-- begin MATERIAL PROVIDED --

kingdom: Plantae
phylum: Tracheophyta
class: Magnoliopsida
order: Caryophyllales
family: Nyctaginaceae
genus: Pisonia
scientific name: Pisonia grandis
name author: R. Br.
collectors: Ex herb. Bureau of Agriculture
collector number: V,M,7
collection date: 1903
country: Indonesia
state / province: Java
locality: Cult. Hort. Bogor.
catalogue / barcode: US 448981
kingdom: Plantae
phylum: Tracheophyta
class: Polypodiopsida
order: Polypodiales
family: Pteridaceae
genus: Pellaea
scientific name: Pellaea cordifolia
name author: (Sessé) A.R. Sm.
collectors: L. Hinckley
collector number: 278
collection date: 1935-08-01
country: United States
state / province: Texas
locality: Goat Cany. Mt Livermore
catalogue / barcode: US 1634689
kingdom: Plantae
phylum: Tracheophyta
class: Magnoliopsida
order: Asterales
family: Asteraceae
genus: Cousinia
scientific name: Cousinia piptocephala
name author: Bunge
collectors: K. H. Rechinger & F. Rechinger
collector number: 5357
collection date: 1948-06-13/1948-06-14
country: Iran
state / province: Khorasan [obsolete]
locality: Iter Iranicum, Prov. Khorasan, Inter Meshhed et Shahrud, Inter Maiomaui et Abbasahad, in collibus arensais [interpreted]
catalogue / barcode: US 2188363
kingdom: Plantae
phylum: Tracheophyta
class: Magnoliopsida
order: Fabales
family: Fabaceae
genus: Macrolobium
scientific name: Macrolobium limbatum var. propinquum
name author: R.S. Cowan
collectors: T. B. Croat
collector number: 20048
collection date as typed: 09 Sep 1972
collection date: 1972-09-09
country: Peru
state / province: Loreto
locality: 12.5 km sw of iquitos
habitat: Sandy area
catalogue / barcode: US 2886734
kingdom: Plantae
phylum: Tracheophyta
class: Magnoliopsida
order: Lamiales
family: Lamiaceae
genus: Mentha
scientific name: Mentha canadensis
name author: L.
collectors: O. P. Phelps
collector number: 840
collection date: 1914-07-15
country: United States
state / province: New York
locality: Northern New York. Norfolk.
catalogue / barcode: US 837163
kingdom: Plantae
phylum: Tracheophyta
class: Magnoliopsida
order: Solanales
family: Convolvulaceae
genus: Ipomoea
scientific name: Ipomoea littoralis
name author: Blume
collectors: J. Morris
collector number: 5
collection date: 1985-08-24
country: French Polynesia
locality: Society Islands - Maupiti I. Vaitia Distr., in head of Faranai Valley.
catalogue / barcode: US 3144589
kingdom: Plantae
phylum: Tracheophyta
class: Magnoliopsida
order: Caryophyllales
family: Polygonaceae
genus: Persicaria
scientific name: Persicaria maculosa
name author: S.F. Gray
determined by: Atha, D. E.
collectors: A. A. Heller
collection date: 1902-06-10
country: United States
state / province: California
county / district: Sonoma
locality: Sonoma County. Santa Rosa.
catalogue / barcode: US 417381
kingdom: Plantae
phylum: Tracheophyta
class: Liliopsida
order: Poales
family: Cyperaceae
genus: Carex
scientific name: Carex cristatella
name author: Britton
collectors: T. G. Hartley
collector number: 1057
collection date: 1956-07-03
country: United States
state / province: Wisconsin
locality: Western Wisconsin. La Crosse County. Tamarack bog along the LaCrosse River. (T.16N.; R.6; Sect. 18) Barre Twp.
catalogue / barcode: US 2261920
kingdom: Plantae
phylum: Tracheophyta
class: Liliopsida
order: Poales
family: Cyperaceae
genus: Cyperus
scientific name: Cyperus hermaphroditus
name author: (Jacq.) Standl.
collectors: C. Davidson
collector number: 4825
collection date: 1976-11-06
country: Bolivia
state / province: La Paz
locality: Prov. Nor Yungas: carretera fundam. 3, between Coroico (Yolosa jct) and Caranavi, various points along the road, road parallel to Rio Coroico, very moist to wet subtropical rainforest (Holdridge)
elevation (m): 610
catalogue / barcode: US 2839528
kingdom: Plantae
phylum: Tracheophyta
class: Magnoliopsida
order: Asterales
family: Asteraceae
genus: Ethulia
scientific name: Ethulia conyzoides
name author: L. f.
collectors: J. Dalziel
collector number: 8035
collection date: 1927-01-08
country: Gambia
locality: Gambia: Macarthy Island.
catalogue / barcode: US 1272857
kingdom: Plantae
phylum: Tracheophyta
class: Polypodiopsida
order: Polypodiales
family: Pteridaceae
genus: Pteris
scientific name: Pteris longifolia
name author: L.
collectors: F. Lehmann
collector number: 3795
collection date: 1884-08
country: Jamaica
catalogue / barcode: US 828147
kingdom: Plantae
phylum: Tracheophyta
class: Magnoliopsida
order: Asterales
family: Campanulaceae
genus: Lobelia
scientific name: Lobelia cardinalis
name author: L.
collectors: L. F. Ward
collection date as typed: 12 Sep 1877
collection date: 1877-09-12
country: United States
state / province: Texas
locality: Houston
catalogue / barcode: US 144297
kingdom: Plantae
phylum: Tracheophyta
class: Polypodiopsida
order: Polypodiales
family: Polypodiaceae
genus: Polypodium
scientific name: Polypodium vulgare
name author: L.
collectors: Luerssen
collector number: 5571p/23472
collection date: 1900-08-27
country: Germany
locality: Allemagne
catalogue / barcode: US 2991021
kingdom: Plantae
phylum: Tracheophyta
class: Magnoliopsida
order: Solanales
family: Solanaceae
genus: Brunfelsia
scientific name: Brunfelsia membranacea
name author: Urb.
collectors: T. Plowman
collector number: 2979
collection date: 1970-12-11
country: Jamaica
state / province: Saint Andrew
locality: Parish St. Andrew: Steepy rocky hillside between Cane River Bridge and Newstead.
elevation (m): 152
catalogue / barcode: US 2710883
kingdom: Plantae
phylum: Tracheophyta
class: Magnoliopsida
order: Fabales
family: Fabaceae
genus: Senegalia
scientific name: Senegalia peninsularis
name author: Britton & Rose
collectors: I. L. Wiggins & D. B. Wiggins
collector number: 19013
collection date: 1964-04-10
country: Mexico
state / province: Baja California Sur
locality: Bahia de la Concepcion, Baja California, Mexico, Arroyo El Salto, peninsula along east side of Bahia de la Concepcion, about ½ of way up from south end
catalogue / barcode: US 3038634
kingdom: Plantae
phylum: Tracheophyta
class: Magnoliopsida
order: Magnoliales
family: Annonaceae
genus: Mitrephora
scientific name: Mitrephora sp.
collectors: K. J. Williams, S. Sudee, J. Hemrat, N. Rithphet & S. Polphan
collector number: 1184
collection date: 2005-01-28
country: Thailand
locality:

-- end MATERIAL PROVIDED --

**EXERCISE PROMPT:** Reproduce the stretch from the line containing "collection date: 1900-08-27" through the line containing "collectors: I. L. Wiggins & D. B. Wiggins", with "authority" in place of "name author" and everything else left as it is.

**TASK OUTPUT:**
collection date: 1900-08-27
country: Germany
locality: Allemagne
catalogue / barcode: US 2991021
kingdom: Plantae
phylum: Tracheophyta
class: Magnoliopsida
order: Solanales
family: Solanaceae
genus: Brunfelsia
scientific name: Brunfelsia membranacea
authority: Urb.
collectors: T. Plowman
collector number: 2979
collection date: 1970-12-11
country: Jamaica
state / province: Saint Andrew
locality: Parish St. Andrew: Steepy rocky hillside between Cane River Bridge and Newstead.
elevation (m): 152
catalogue / barcode: US 2710883
kingdom: Plantae
phylum: Tracheophyta
class: Magnoliopsida
order: Fabales
family: Fabaceae
genus: Senegalia
scientific name: Senegalia peninsularis
authority: Britton & Rose
collectors: I. L. Wiggins & D. B. Wiggins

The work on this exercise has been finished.